There are 19 fertility clinics in New Jersey currently reporting data about IVF cases. Of these, there are 6 clinics that regularly perform “surrogacy-type” IVF cases. Surrogacy cases are those using a donor egg and frozen embryo transfers, which is the most common procedure in a surrogacy journey.

The top IVF clinics in Michigan have an average success rate of about 47.53% for each embryo transfer. That compares with 46.5% as the national average, which makes New Jersey a favorable destination for a surrogacy journey in the United States.

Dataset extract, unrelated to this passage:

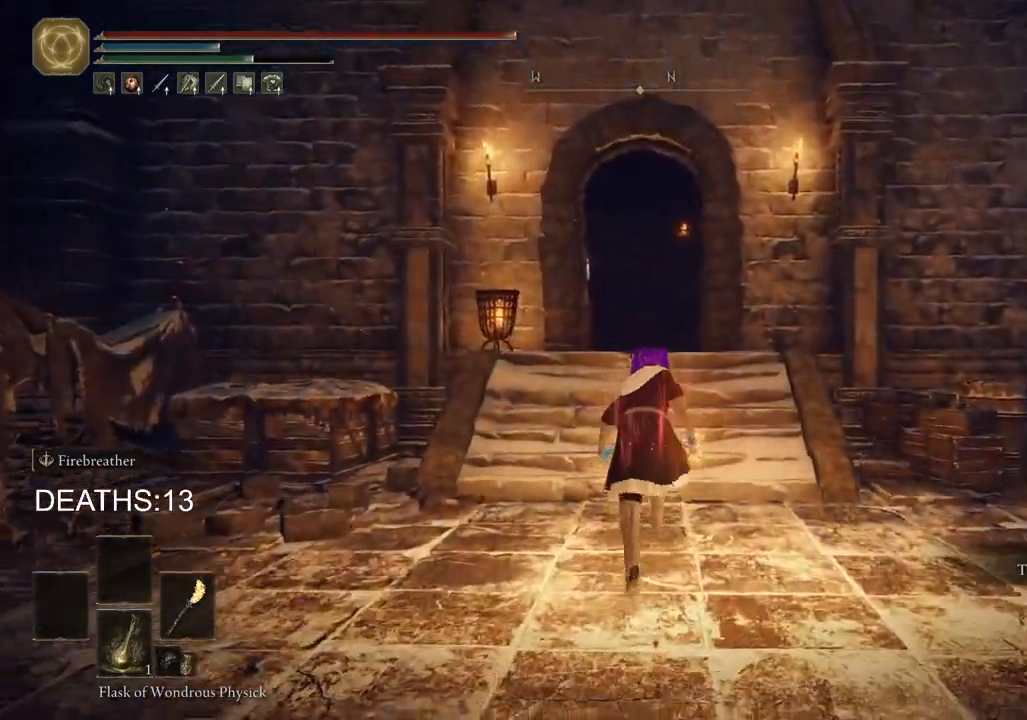
{"dt_ms": 500, "buttons": [], "left_stick": "up", "right_stick": "center", "events": [[17, "CROSS", "down"], [217, "CROSS", "up"], [317, "CIRCLE", "up"]]}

Of the clinics performing surrogacy-type services, 2 report live-birth rates above the national average. They are:


Cost of Surrogacy in New Jersey

Budget ComnponentEstimated Cost
Surrogate Base Pay (estimated)$41,800
Surrogate Health Care Premiums$747 / month
Helath Insurnace Out-of-Pocket$1,500

Annual mean wage for a home health care worker in New Jersey $55,320
Average child care cost per month in New Jersey $1,082
Average hourly wage for housekeeper in New Jersey $26.60
Round trip airfare from Newark to Dallas $551.15
Average monthly insurance costs in New Jersey
Premium (GOLD) $747
Deductible/Out of Pocket $1,500/$6650

Surrogate Base Salary in New Jersey $85,108

Cost of living Index in New Jersey 125.1%

In general workers in New Jersey earn more than the national average. The annual mean wage for a home health care worker (the closest category to a surrogate mother) is $55,320. The national average is about $26,000. Extrapolating, a surrogate in New Jersey could be expected to earn around $59,108 more than the national average – ($85,108 surrogate salary – national average)
Of course there are a number of factors that will influence the final figure. Surrogates in “surrogacy friendly” states tend to earn $5000 – $8,000 more than in unfriendly states. ([State] is an unfriendly state.) Likewise, surrogate mothers that have insurance often are able to earn an additional $5,000 more because they save the Intended Parents the cost of policy premiums.
IN the end, surrogate mothers will request the compensation they feel they deserve, and that is not always based on hard statistics. But when discussing your surrogate mother’s pay, keep in mind how the general financial environment will affect her expectations and sense of fairness.